When Shira Weiner lost her father, Rabbi Bernard Schecter, religious leader of Cong. Beth Shalom in Pompton Lakes, she and her siblings found themselves with a large and very valuable library.
“There were approximately 10,000 books,” said Weiner, adding “We got rid of everything except the Judaica,” recounting her unsuccessful efforts to connect those books with people who would appreciate their importance.
Her problem was solved when her husband-Rabbi Arthur Weiner, religious leader of the Jewish Community Center of Paramus-passed on to her an e-mail he received from a Maryland rabbi collecting books for emerging Jewish communities overseas.
While she is not sure where the books will ultimately be sent, she has been assured “they’ll go somewhere where they’ll be used.”
Her texts include publications from the 1800s, some printed in cities such as Vilna and Warsaw.
“I know what they meant to my father,” she said. “I respect them for what they are and what they symbolize. I owe it to his memory to ensure that the books will continue to be used and treasured.”
“I was raised to believe that books are our friends,” said Weiner. “I’ve imparted that to our own children by giving them special and unique volumes that were my dad’s. I know what pleasure and joy these books brought to my father. They’re more than books-they’re history.”
Rabbi Howard Gorin, who has led Tikvat Israel in Rockville, Md., for some 32 years, said his book collection project began in 2004, when he visited emerging Jewish communities in Nigeria.
Having led a bet din in Uganda in 2002, where he oversaw the conversion of about 300 members of the Abayudaya community to Judaism, Gorin was later invited to Nigeria, expecting to perform a similar service. Instead, he found large, diverse communities “not practicing normative Judaism.”
“I realized that if they want to learn what normative Judaism is, they need books,” said Gorin. So on his return, he began buying books.
“I couldn’t pass a used bookstore without stopping in,” he said.
In February 2006, Gorin’s synagogue shipped a 40-foot container to Nigeria with as much as 10 tons of books. The shipping costs were paid from his own pocket and from donations to his discretionary fund. A second shipment was sent in 2007; a third in 2009.
“Word got out that I was collecting books for shipment overseas,” he said. “For each shipment I bought fewer books and started getting free books from synagogue libraries and individuals.”
The books were sent to a warehouse in Port Harcourt, part of Nigeria’s oil-rich delta region in the south. Distribution is being coordinated by members of a local synagogue.
“In December 2009, I had what I thought would be my last book sale,” said Gorin, noting that he sells to local readers books that are not suitable for the Nigerian community. Monies raised from these sales help defray shipping costs.

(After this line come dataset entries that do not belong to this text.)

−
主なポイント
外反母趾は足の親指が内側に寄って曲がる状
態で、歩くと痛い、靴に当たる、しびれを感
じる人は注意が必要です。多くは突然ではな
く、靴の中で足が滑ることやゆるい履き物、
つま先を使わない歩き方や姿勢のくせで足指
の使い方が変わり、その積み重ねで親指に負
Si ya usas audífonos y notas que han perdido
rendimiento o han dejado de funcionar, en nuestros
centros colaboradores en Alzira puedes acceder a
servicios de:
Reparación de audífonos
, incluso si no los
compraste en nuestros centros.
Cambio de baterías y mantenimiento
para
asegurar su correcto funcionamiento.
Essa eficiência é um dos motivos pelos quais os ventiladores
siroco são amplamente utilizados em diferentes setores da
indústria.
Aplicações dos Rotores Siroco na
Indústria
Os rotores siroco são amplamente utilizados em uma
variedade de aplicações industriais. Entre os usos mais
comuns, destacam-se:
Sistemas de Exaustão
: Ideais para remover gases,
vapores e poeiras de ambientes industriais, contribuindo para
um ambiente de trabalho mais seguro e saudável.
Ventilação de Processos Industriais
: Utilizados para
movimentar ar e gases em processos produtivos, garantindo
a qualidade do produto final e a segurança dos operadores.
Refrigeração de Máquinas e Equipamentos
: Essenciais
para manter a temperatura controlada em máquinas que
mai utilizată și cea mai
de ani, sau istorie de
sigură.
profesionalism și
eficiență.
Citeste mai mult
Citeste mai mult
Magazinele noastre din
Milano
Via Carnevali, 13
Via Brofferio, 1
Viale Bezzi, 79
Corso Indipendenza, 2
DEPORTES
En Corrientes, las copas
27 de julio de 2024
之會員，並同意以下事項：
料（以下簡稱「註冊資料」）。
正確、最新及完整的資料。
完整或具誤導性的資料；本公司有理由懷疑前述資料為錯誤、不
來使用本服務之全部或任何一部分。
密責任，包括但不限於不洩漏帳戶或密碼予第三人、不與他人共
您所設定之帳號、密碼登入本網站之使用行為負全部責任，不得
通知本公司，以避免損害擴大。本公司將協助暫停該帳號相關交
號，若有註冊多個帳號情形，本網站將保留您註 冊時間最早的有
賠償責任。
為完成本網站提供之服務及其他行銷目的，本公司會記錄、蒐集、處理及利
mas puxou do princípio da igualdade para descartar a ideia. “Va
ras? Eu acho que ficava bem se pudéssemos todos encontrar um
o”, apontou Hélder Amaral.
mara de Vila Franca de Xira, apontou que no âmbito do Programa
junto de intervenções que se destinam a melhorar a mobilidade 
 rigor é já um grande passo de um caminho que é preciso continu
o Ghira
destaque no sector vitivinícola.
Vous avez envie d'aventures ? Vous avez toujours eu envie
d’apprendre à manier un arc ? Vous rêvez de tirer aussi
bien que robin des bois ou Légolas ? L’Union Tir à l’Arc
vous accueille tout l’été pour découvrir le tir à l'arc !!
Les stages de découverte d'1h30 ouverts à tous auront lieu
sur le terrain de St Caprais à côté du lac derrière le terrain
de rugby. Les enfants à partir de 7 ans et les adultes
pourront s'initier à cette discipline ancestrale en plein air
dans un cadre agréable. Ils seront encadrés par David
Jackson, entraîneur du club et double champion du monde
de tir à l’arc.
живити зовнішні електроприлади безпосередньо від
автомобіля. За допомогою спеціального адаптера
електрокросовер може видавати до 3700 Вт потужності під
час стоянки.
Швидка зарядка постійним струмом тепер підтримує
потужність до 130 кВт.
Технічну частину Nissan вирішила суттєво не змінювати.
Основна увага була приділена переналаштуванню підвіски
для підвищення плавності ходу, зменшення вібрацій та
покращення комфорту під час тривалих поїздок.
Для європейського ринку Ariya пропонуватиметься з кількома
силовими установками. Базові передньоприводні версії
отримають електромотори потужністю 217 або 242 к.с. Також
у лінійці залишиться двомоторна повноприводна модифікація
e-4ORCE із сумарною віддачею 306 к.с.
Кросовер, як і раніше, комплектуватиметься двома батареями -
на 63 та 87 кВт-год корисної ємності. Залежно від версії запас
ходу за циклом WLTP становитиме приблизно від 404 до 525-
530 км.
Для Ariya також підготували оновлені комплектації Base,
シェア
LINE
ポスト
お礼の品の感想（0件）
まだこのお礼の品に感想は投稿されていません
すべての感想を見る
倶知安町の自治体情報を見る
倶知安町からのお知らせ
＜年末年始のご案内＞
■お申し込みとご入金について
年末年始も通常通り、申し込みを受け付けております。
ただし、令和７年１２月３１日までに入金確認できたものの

“But on that very day, I got an e-mail from a friend saying that a public library in Pittsburgh had received a huge shipment of books from a bookstore going out of business, including a lot of Judaica.”
Since the books were likely to find few readers, he headed to Pittsburgh to get them. On the way, he received another e-mail, this time from a faculty associate at Gautam Buddha University in India. The writer said he wanted to create a course on Jewish history and to have a section of the school’s library devoted to Jewish studies.
Gorin realized that his desire to get out of the book business was now on hold. An article in a local newspaper about his efforts netted him even more books.
“People were calling and saying, ‘Are you still collecting?'”
In subsequent days, he heard from one rabbi who was downsizing his library, another who needed to sell her books to make room in her home for her mother, and a third who was moving to a smaller home. From each, he collected cartons of books.
Buoyed by the response, he wrote to fellow rabbis, notifying them of his project. His e-mail to Arthur Weiner resulted in his most recent donation, and a conversation with Shira Weiner gave him the idea of “repatriating” some of her Eastern European books. He has already spoken with someone at the Museum of the History of Polish Jews, built on the site of the Warsaw Ghetto.
“I said, ‘Would you like them?’ and they said, ‘We’d love them.'”
“I’ve run out of storage space at my synagogue,” said Gorin, noting that by the time he holds another book sale, he will have some 7,000 volumes in hand.
“We’re the people of the book, not the Nook,” said the rabbi. “Books are an important aspect of who we are as a people. To learn Judaism by word of mouth just doesn’t do it.”
In addition to his overseas shipments, Gorin has sent books to U.S. organizations that serve Jewish prisoners; Beth Shalom B’nai Zaken Ethiopian Hebrew Congregation in Chicago; Lake Chapala Jewish Congregation in Mexico; a Bible Belt group that wants to know more about Christianity’s Jewish roots; and several other organizations.
“This is not a business,” he said. “It is a service with a mission: putting Jewish books into the hands of (mostly Jewish) readers. Finding new homes for someone’s treasured books-that is what keeps me going.”